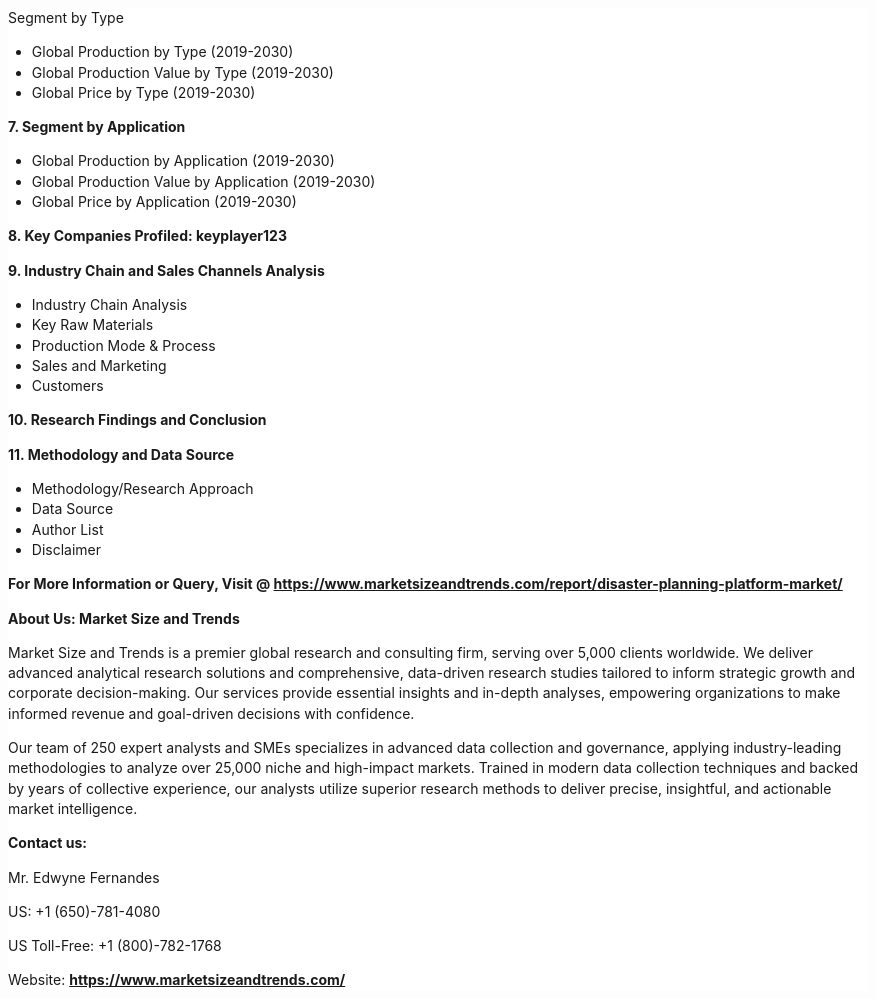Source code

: Segment by Type</strong></p><ul><li>Global Production by Type (2019-2030)</li><li>Global Production Value by Type (2019-2030)</li><li>Global Price by Type (2019-2030)</li></ul><p><strong>7. Segment by Application</strong></p><ul><li>Global Production by Application (2019-2030)</li><li>Global Production Value by Application (2019-2030)</li><li>Global Price by Application (2019-2030)</li></ul><p><strong>8. Key Companies Profiled: keyplayer123</strong></p><p><strong>9. Industry Chain and Sales Channels Analysis</strong></p><ul><li>Industry Chain Analysis</li><li>Key Raw Materials</li><li>Production Mode &amp; Process</li><li>Sales and Marketing</li><li>Customers</li></ul><p><strong>10. Research Findings and Conclusion</strong></p><p><strong>11. Methodology and Data Source</strong></p><ul><li>Methodology/Research Approach</li><li>Data Source</li><li>Author List</li><li>Disclaimer</li></ul></p><p><strong>For More Information or Query, Visit @ <a href="https://www.marketsizeandtrends.com/report/disaster-planning-platform-market/">https://www.marketsizeandtrends.com/report/disaster-planning-platform-market/</a></strong></p><p><strong>About Us: Market Size and Trends</strong></p><p>Market Size and Trends is a premier global research and consulting firm, serving over 5,000 clients worldwide. We deliver advanced analytical research solutions and comprehensive, data-driven research studies tailored to inform strategic growth and corporate decision-making. Our services provide essential insights and in-depth analyses, empowering organizations to make informed revenue and goal-driven decisions with confidence.</p><p>Our team of 250 expert analysts and SMEs specializes in advanced data collection and governance, applying industry-leading methodologies to analyze over 25,000 niche and high-impact markets. Trained in modern data collection techniques and backed by years of collective experience, our analysts utilize superior research methods to deliver precise, insightful, and actionable market intelligence.</p><p><strong>Contact us:</strong></p><p>Mr. Edwyne Fernandes</p><p>US: +1 (650)-781-4080</p><p>US Toll-Free: +1 (800)-782-1768</p><p>Website: <strong><a href="https://www.marketsizeandtrends.com/">https://www.marketsizeandtrends.com/</a></strong></p>
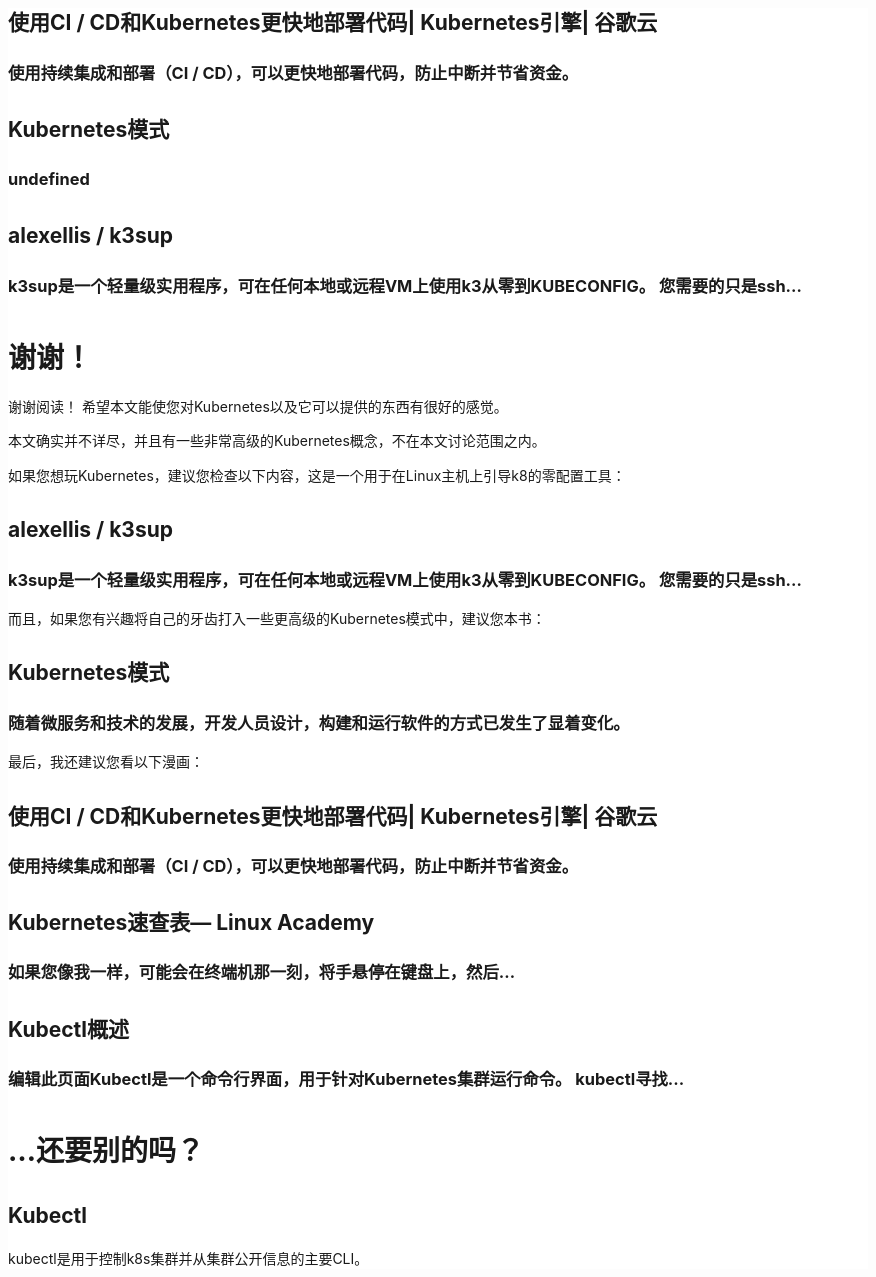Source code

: ## 使用CI / CD和Kubernetes更快地部署代码| Kubernetes引擎| 谷歌云
### 使用持续集成和部署（CI / CD），可以更快地部署代码，防止中断并节省资金。
## Kubernetes模式
### undefined
## alexellis / k3sup
### k3sup是一个轻量级实用程序，可在任何本地或远程VM上使用k3从零到KUBECONFIG。 您需要的只是ssh…
# 谢谢！

谢谢阅读！ 希望本文能使您对Kubernetes以及它可以提供的东西有很好的感觉。

本文确实并不详尽，并且有一些非常高级的Kubernetes概念，不在本文讨论范围之内。

如果您想玩Kubernetes，建议您检查以下内容，这是一个用于在Linux主机上引导k8的零配置工具：
## alexellis / k3sup
### k3sup是一个轻量级实用程序，可在任何本地或远程VM上使用k3从零到KUBECONFIG。 您需要的只是ssh…

而且，如果您有兴趣将自己的牙齿打入一些更高级的Kubernetes模式中，建议您本书：
## Kubernetes模式
### 随着微服务和技术的发展，开发人员设计，构建和运行软件的方式已发生了显着变化。

最后，我还建议您看以下漫画：
## 使用CI / CD和Kubernetes更快地部署代码| Kubernetes引擎| 谷歌云
### 使用持续集成和部署（CI / CD），可以更快地部署代码，防止中断并节省资金。
## Kubernetes速查表— Linux Academy
### 如果您像我一样，可能会在终端机那一刻，将手悬停在键盘上，然后…
## Kubectl概述
### 编辑此页面Kubectl是一个命令行界面，用于针对Kubernetes集群运行命令。 kubectl寻找...
# …还要别的吗？
## Kubectl

kubectl是用于控制k8s集群并从集群公开信息的主要CLI。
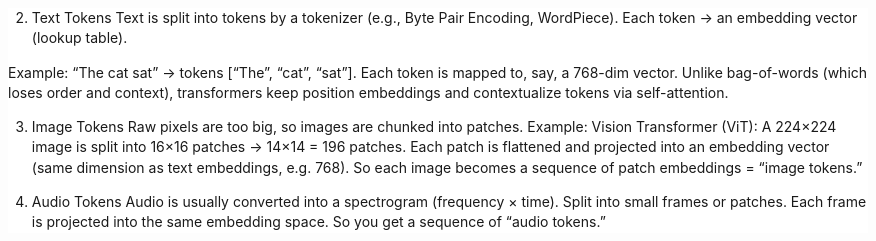 2. Text Tokens
Text is split into tokens by a tokenizer (e.g., Byte Pair Encoding, WordPiece).
Each token → an embedding vector (lookup table).

Example:
“The cat sat” → tokens [“The”, “cat”, “sat”].
Each token is mapped to, say, a 768-dim vector.
Unlike bag-of-words (which loses order and context), transformers keep position embeddings and contextualize tokens via self-attention.

3. Image Tokens
Raw pixels are too big, so images are chunked into patches.
Example: Vision Transformer (ViT):
A 224×224 image is split into 16×16 patches → 14×14 = 196 patches.
Each patch is flattened and projected into an embedding vector (same dimension as text embeddings, e.g. 768).
So each image becomes a sequence of patch embeddings = “image tokens.”

4. Audio Tokens
Audio is usually converted into a spectrogram (frequency × time).
Split into small frames or patches.
Each frame is projected into the same embedding space.
So you get a sequence of “audio tokens.”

### What you should do
Could you put the lines from the line with "谢谢阅读！ 希望本文能使您对" up to and including the line with "### 随着微服务和技术的发" into a Markdown table with the columns Row and Line, leaving out blank lines? Include only those lines.

### Worked solution
| Row | Line |
|---|---|
| 1 | 谢谢阅读！ 希望本文能使您对Kubernetes以及它可以提供的东西有很好的感觉。 |
| 2 | 本文确实并不详尽，并且有一些非常高级的Kubernetes概念，不在本文讨论范围之内。 |
| 3 | 如果您想玩Kubernetes，建议您检查以下内容，这是一个用于在Linux主机上引导k8的零配置工具： |
| 4 | ## alexellis / k3sup |
| 5 | ### k3sup是一个轻量级实用程序，可在任何本地或远程VM上使用k3从零到KUBECONFIG。 您需要的只是ssh… |
| 6 | 而且，如果您有兴趣将自己的牙齿打入一些更高级的Kubernetes模式中，建议您本书： |
| 7 | ## Kubernetes模式 |
| 8 | ### 随着微服务和技术的发展，开发人员设计，构建和运行软件的方式已发生了显着变化。 |